The distributed ledger technology, which was first devised for cryptocurrencies, is now gaining traction in the country and has proven successful in cutting transaction costs and improving services in both government and private entities.
These are some of the findings highlighted in whitepaper by the World Economic Forum (WEF) and the Centre for the Fourth Industrial Revolution UAE (CFIR UAE), Dubai Future Foundation (DDF).
The paper provides a detailed analysis of seven case studies and surveys among more than 100 stakeholders from at least 60 various governmental and non-governmental organisations across the country.
The case studies covered the blockchain strategies and initiatives implemented by major companies and government agencies like Emirates Airline, Emirates NBD, Etisalat Digital, Abu Dhabi Digital Authority, the Ministry of Health and Prevention and Smart Dubai.
Since 2016, the UAE government has rolled out a series of blockchain strategies as part of the ongoing efforts to digitise the country, such as the Emirates Blockchain Strategy 2021 and Dubai Blockchain Strategy 2020.

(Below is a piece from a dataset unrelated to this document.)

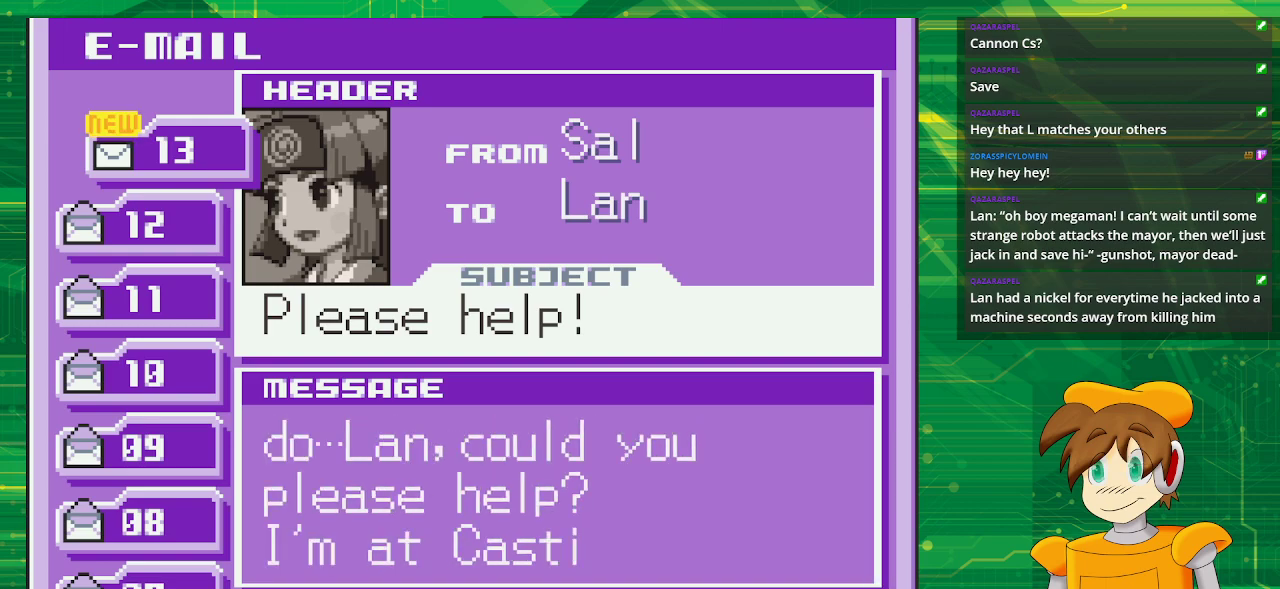
{"buttons": [], "events": []}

By adopting the technology, the UAE government will not just save $3 billion in transactions, it will also do away with printing 398 million documents and cut down work time by 77 million hours annually.
“The use of blockchain technology will not only allow operational cost reduction but will support the digital security of national documents and transactions, as well as accelerating decision-making processes,” the report states.

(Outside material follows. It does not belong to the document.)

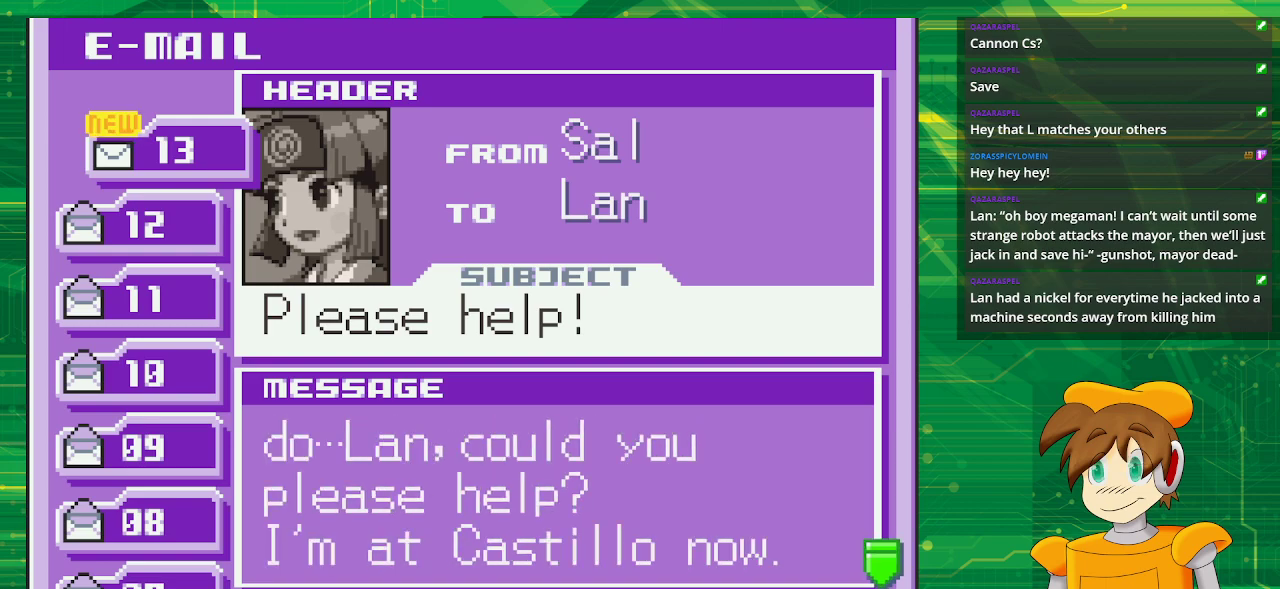
{"buttons": ["A"], "events": [[450, "A", "down"]]}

In one of the case studies covered by the whitepaper, the researchers noted that by using blockchain technology, the Ministry of Health and Prevention (MOHAP) can save millions of US dollars in dialysis costs.

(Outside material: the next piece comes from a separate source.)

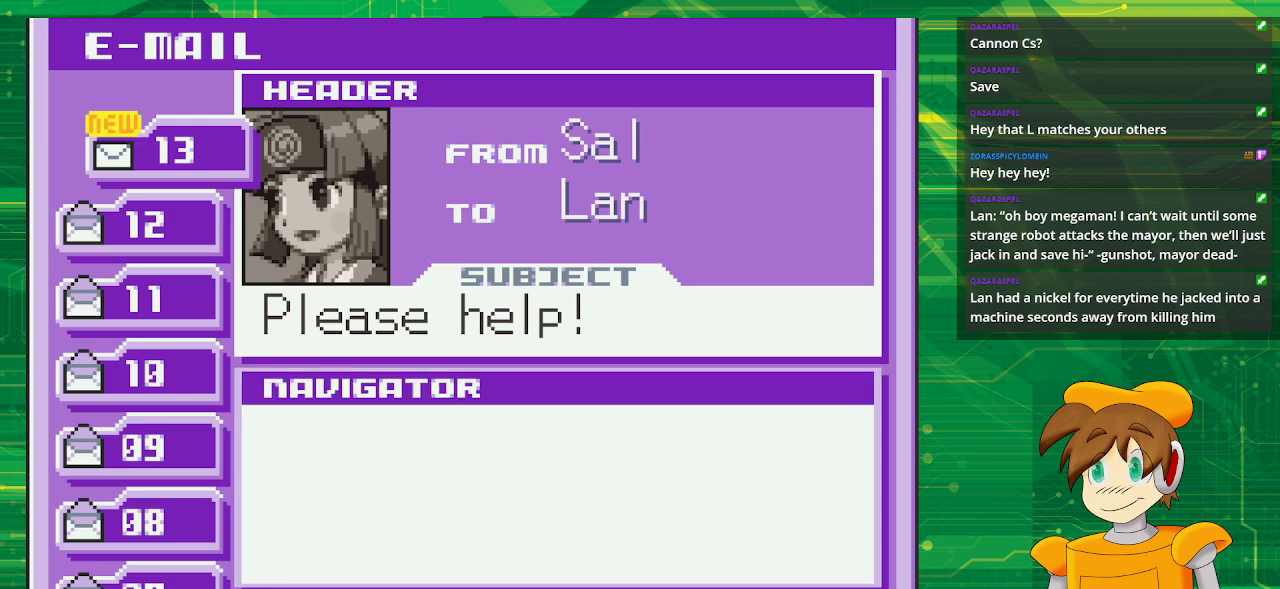
{"buttons": [], "events": [[133, "A", "up"]]}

The ministry has recently developed a smart application for organ donors called “Hayat.” Through the use of blockchain technology, the digital facility allows people to register their willingness to donate their organs when they die. Since the initial launch in January 2019, thousands of donors have already registered.
“The solution is expected to save MOHAP over $20 million in estimated dialysis costs per annum. In addition, it saves citizens the time and economic cost of driving to registry centres during working hours through offering donor registration on the app or online,” the whitepaper says.
Emirates NBD, which has also resorted to blockchain to tackle cheque fraud, has seen positive results. According to the study, the bank was able to mine 35 million cheques from January to November 2019 alone and reduce the incidence of cheque fraud by 99 percent since March 2018.
According to Khalfan Belhoul, CEO of Dubai Future Foundation, the UAE has been “a leader in the implementation of emerging technologies, including blockchain.”
“[The technology] is a vital contributor when developing governance and a systematic approach for new technologies,” he said in a statement.